- GIVEN TEXT -
▬▬▬

[SPARK-56175][SQL] FileTable implements SupportsPartitionManagement and V2 catalog table loading by LuciferYang · Pull Request #55034 · apache/spark

LuciferYang · 2026-03-26T13:42:11Z

What changes were proposed in this pull request?

This PR is part of SPARK-56170 (Remove file source V2 gate and unify V1/V2 file source paths). It makes three major changes:

1. FileTable implements SupportsPartitionManagement

FileTable now extends SupportsPartitionManagement with filesystem-based partition operations:

createPartition: creates partition directory and syncs to catalog metastore
dropPartition: deletes partition directory and syncs to catalog metastore
listPartitionIdentifiers: discovers partitions from filesystem directory structure
partitionSchema: returns partition schema from fileIndex, userSpecifiedPartitioning, or catalogTable

2. V2SessionCatalog.loadTable returns FileTable

V2SessionCatalog.loadTable now returns the V2 FileTable (e.g., ParquetTable, OrcTable, CSVTable) instead of V1Table for file-based catalog tables. This enables V2 capabilities for catalog tables:

Sets catalogTable and useCatalogFileIndex on FileTable for catalog metadata access
getDataSourceOptions includes storage.properties for proper option propagation (CSV header, ORC bloom filter columns, etc.)
FileTable.columns() restores NOT NULL constraints from catalog table metadata
FileTable.partitioning() falls back to catalog partition columns when fileIndex has no partition info
FileTable.fileIndex uses CatalogFileIndex when catalog has registered partitions with custom locations
FileTable.schema checks column name duplication for non-catalog tables only (catalog tables are handled by the analyzer)

▬▬▬

- SOURCE MATERIAL -
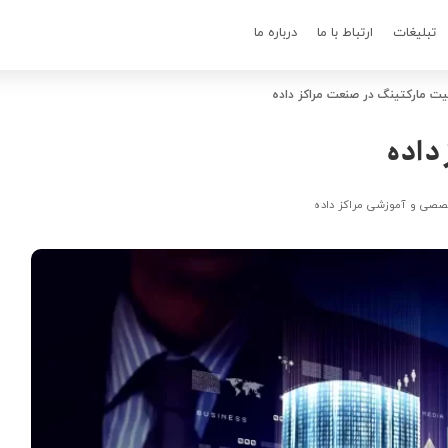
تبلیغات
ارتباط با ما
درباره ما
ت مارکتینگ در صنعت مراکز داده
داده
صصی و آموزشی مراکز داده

▬▬▬

- PROBLEM STATEMENT -
Transcribe the pull request text above word for word, from "Sets catalogTable and" to "by the analyzer)".

- EXERCISE OUTPUT -
Sets catalogTable and useCatalogFileIndex on FileTable for catalog metadata access
getDataSourceOptions includes storage.properties for proper option propagation (CSV header, ORC bloom filter columns, etc.)
FileTable.columns() restores NOT NULL constraints from catalog table metadata
FileTable.partitioning() falls back to catalog partition columns when fileIndex has no partition info
FileTable.fileIndex uses CatalogFileIndex when catalog has registered partitions with custom locations
FileTable.schema checks column name duplication for non-catalog tables only (catalog tables are handled by the analyzer)